De acordo com o presidente do EAS, Harro Burmam, um dos memorandos foi firmado com a Aliança – empresa ligada ao maior grupo de cabotagem do Brasil, o Maersk – para a construção de dois navios contêineres com capacidade de até 4,8 mil TEUs (unidade que equivale a um contêiner de 20 pés). O outro memorando, que segundo o executivo, ainda não pode ser detalhado, diz respeito à negociação para produzir mais dois navios para o mercado de cabotagem. 

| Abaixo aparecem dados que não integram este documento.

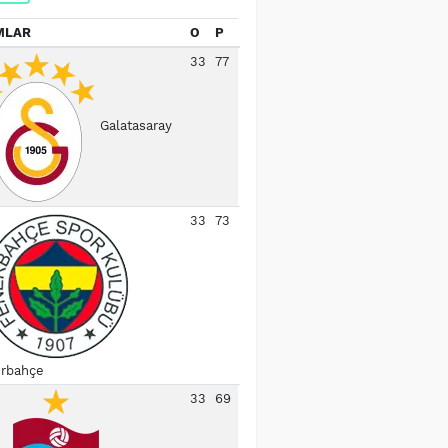
MLAR
O
P
33
77
Galatasaray
33
73
rbahçe
33
69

“Esses projetos trazem mais uns dois anos de atividade. São basicamente garantias. A gente conseguiu um caminho não tão ortodoxo, trabalhando com o fundo nacional da ABGF (Agência Brasileira Gestora de Fundos Garantidores e Garantias, vinculada ao Ministério do Planejamento) e esperamos ter uma resposta positiva no início de outubro”, diz Burmam. 

 

A ABGF seria a garantidora para que o estaleiro consiga financiamento com o banco Credit Suisse, e dê andamento aos novos projetos.

Como um posicionamento final sobre a aprovação dos projetos só deve sair em outubro, o início da produção, ainda segundo o presidente do EAS, só se daria após 12 meses, ou seja, em outubro de 2019. “Nós temos entregas previstas até junho de 2019, então temos esse gap entre junho e outubro. Hoje não temos uma solução para isso, mas não temos condições de manter todos os empregos, alguma redução ano que vem vai ocorrer”, confirmou.

Atualmente, com 90% do efetivo de Pernambuco, o estaleiro chega a gerar 15 mil postos de trabalho se levada em conta toda a cadeia de distribuidores. No último dia 12 de setembro, o EAS entregou o 12º navio produzido no estaleiro de um total de 15 encomendados pela Transpetro, além do segundo da série de cinco navios aframax, ambos entregues antes do prazo contratual.

Segundo o presidente do Sindmetal, Henrique Gomes, desde o início das obras do EAS até hoje cerca de 50% do quadro de funcionários já foi cortado. “Iniciamos a operação com 6.100 trabalhadores, atualmente são 3.200. Todo mês já vem saindo uma quantia grande de pessoas. Tenho a preocupação de que as demissões já não são maiores por conta do período eleitoral, mas não tenho dúvida que após a eleição os cortes começarão a ser mais fortes. A grande questão é se é melhor para os trabalhadores saírem agora ou depois sem certeza de receber até mesmo seus direitos”, enfatiza Gomes.